Exercises To Kick Start Your Writing Day

The Next Ten Exercises 

 After a few mouthfuls of All Bran, you may stare at the laptop’s blank canvas in despair.  Don’t panic!   There are a number of ways – I’m going to give you the second ten – to kick start the writing brain.  The idea is to get the creative mind into ‘flow’.  Write for only seven minutes before you start work on your oeuvre.

Taking the mind away from the task in hand, to mix my metaphor and use a cliche, can fire us into action.  It’s rather like limbering up at the gym before starting the real workout.  We need to flex those writing muscles and prepare them for a stretch of sixty minutes’ worth, or hopefully more, of concentrated pen pushing or typing.  So this is the hors d’oeuvres to your main course.  Digest that All Bran slowly now, for there is travail ahead.

These should be helpful if you are working on a novel or a short story

Novel Ideas and Encouraging Dialogue

Meet your central character in a café and ask him/her some questions.  Draw up a list of questions and make believe you have to write a commissioned interview feature.  Put a deadline on that commission (editors do this) and then return to the exercise every morning for seven minutes until you have finished the task.

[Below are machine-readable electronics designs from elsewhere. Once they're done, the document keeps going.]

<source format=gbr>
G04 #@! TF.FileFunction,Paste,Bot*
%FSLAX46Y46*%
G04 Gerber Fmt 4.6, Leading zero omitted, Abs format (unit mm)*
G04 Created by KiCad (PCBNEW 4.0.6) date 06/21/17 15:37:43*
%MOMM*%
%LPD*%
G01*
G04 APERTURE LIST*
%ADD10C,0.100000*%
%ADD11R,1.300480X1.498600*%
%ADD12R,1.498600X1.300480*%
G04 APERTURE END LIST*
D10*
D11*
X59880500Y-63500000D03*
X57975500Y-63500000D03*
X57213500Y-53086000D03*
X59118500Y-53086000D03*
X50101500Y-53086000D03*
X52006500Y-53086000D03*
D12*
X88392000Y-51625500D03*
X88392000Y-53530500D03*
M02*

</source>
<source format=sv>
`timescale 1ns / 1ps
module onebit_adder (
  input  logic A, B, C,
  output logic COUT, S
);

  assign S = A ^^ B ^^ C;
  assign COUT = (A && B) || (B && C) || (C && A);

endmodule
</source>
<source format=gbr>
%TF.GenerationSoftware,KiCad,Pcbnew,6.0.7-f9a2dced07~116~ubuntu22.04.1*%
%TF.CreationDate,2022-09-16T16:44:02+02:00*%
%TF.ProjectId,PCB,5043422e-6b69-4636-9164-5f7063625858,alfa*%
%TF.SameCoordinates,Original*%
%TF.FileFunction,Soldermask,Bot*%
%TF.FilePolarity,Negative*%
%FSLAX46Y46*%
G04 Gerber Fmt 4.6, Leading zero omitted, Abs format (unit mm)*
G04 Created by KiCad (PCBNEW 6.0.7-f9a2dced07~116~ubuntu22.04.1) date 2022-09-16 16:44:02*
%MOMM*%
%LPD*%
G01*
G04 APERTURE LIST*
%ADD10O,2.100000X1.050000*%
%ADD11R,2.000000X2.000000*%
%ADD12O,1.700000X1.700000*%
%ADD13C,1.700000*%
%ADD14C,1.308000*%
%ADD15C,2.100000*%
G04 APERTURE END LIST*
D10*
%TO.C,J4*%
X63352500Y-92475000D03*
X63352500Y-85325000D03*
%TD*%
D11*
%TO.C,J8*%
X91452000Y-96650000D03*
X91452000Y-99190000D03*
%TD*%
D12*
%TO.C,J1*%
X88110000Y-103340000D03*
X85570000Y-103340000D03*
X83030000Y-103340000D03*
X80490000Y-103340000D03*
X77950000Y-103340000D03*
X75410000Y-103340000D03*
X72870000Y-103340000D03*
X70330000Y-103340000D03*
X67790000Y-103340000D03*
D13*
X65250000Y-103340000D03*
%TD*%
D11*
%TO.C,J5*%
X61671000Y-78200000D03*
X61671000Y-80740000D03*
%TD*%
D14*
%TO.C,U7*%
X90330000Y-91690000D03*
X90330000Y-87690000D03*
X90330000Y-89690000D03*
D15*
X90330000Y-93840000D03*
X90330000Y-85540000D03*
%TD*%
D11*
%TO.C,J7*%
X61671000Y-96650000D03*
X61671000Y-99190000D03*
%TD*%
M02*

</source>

  1. Ask your central character, “What is your problem?”
  2. And, “What is your central character’s secret?”
  3. What does your central character want?
  4. What do they have at stake ie what are they in fear of losing?

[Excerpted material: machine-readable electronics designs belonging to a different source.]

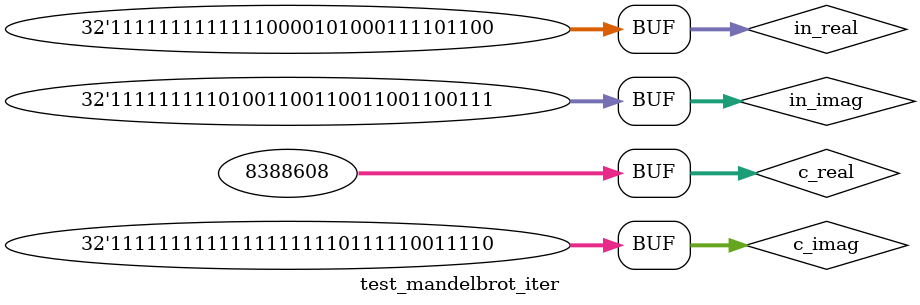
<source format=v>
module test_mandelbrot_iter;

reg  signed [31:0] in_real;
reg  signed [31:0] in_imag;
reg  signed [31:0] c_real;
reg  signed [31:0] c_imag;
wire signed [31:0] out_real;
wire signed [31:0] out_imag;
wire signed [31:0] size_square;

mandelbrot_iter m(in_real, in_imag, c_real, c_imag, out_real, out_imag, size_square);

initial 
  begin 
    #5
	 in_real = 0;
	 in_imag = 0;
	 c_real  = 0;
	 c_imag  = 0;
	 
	 #5
	 in_real = 32'h7ae14;
	 in_imag = 32'h599999;
	 c_real  = 32'h800000;
	 c_imag  = 32'h1062;
	 
	 #5
	 in_real = 32'hfff851ec;
	 in_imag = 32'hffa66667;
	 c_real  = 32'h800000;
	 c_imag  = 32'hffffef9e;
	end
	
endmodule

</source>
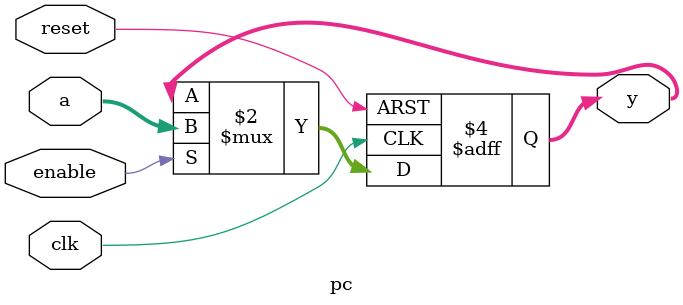
<source format=sv>
module pc (     input   logic       clk, reset, enable,
                input   logic[31:0] a,
                output  logic[31:0] y);
    always @(posedge clk, posedge reset)
        if (reset)
            y <= '0;
        else if (enable)
            y <= a;
endmodule

</source>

Do they tell you?  Do they know?

  1. Write the theme of your book in one word.  (Arthur Miller would type this at the top of every A4 sheet of paper as he was typing.)
  2. Create the perfect ‘target market’ reader or viewer for your oeuvre.  Give them a name and then write a blurb/pitch in 100 words to read out loud to them.
  3. Write the plot of your oeuvre in 50 words exactly.
  4. In one sentence, write the question which arises early on in your oeuvre and is not answered until the end.
  5. Create a document on your laptop files which is an ongoing discussion between you and your central character.  (You might want to start and finish the writing day in this way.)